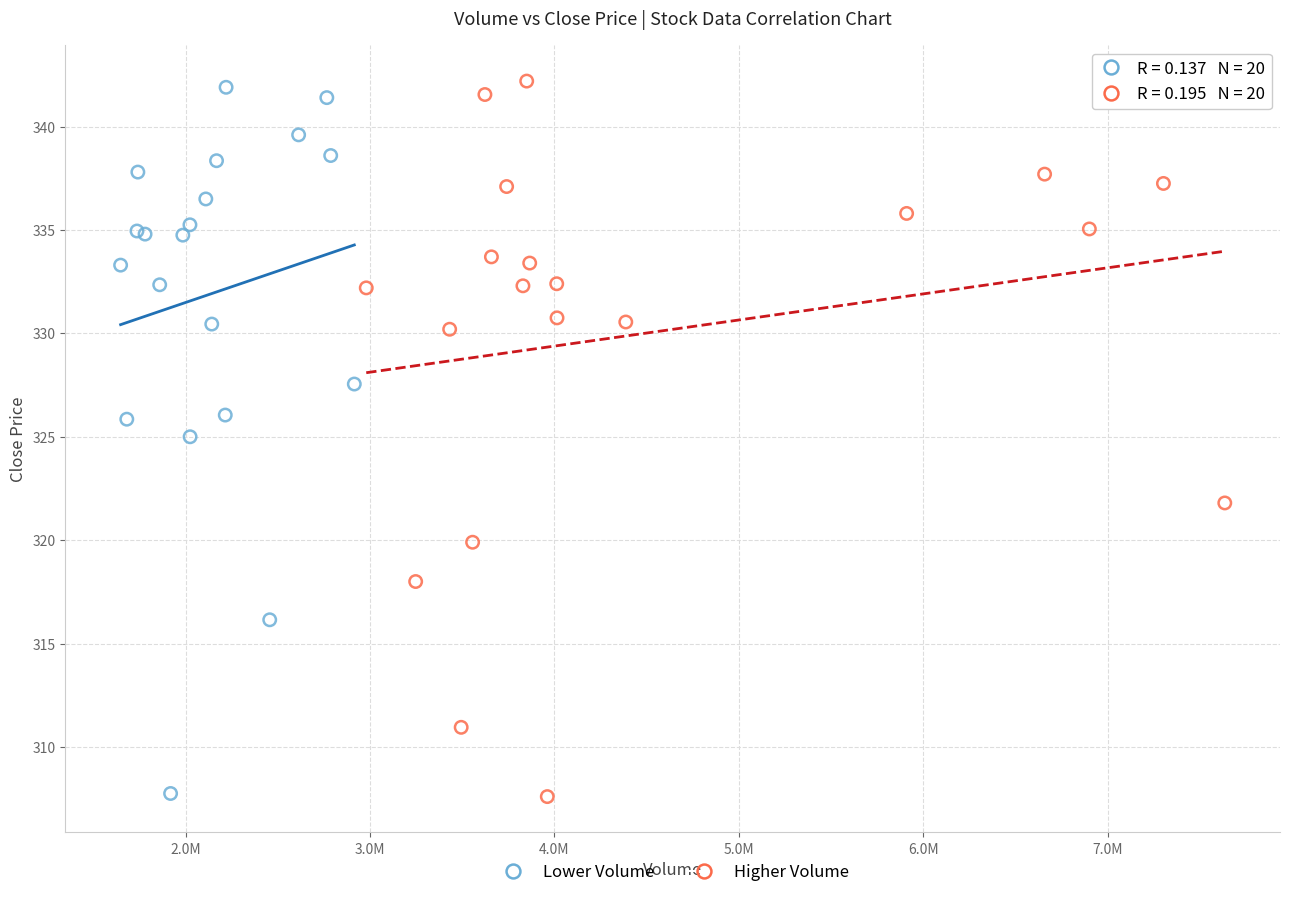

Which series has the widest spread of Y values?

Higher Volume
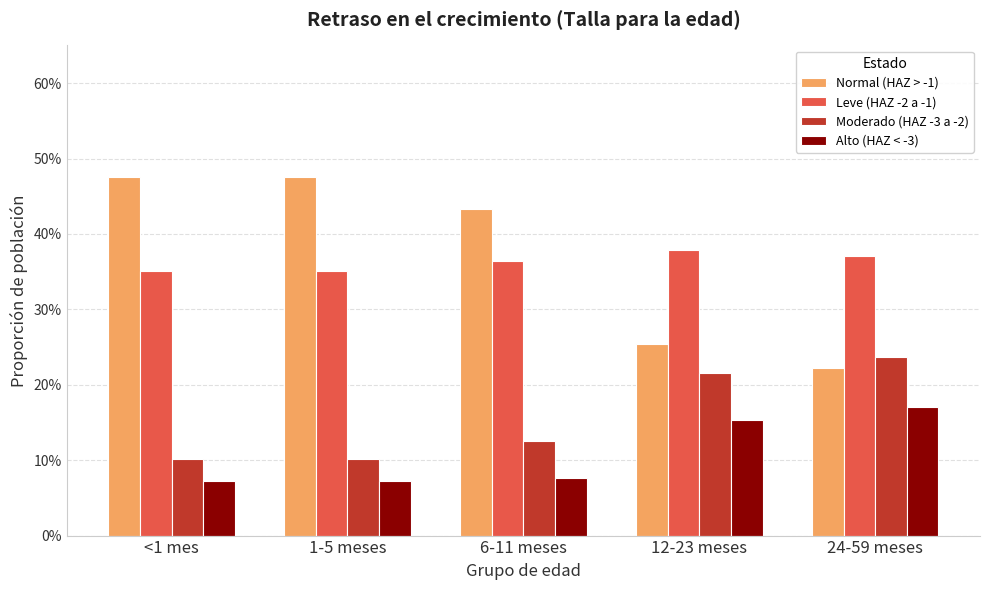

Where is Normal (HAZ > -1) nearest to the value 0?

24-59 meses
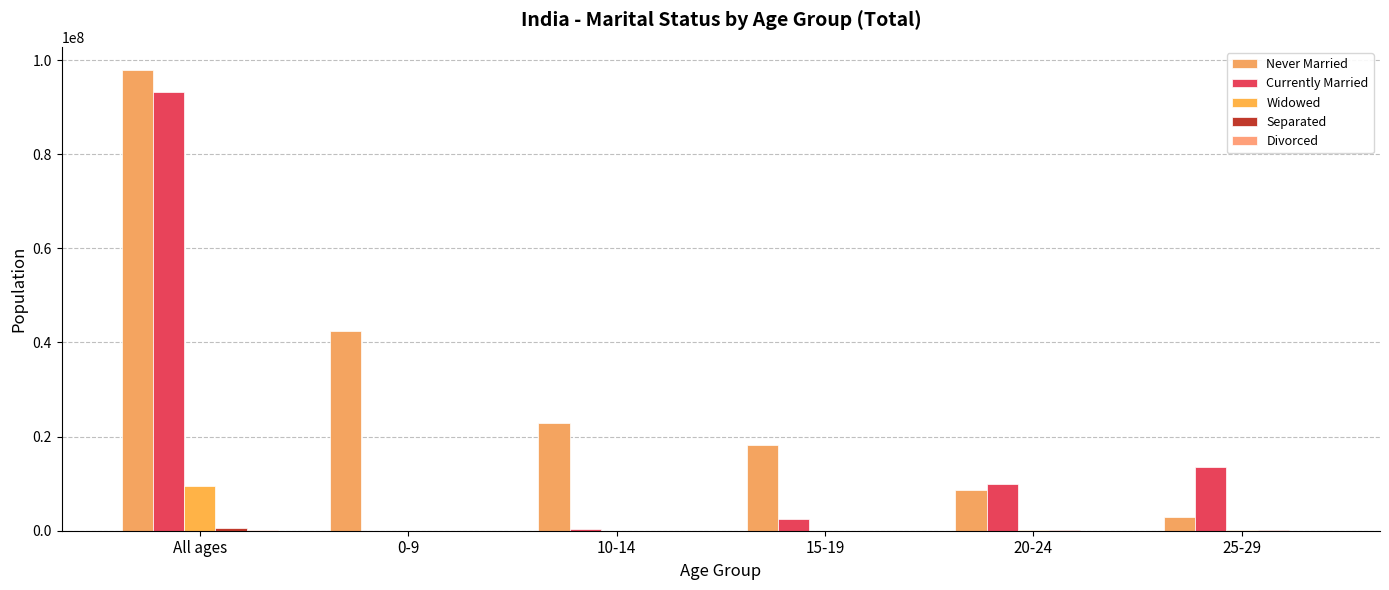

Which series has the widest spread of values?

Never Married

####

* _Problem_: Retype the rows above line for line, without the pictures.

* _Final answer_:
Which series has the widest spread of Y values?

Higher Volume

Where is Normal (HAZ > -1) nearest to the value 0?

24-59 meses

Which series has the widest spread of values?

Never Married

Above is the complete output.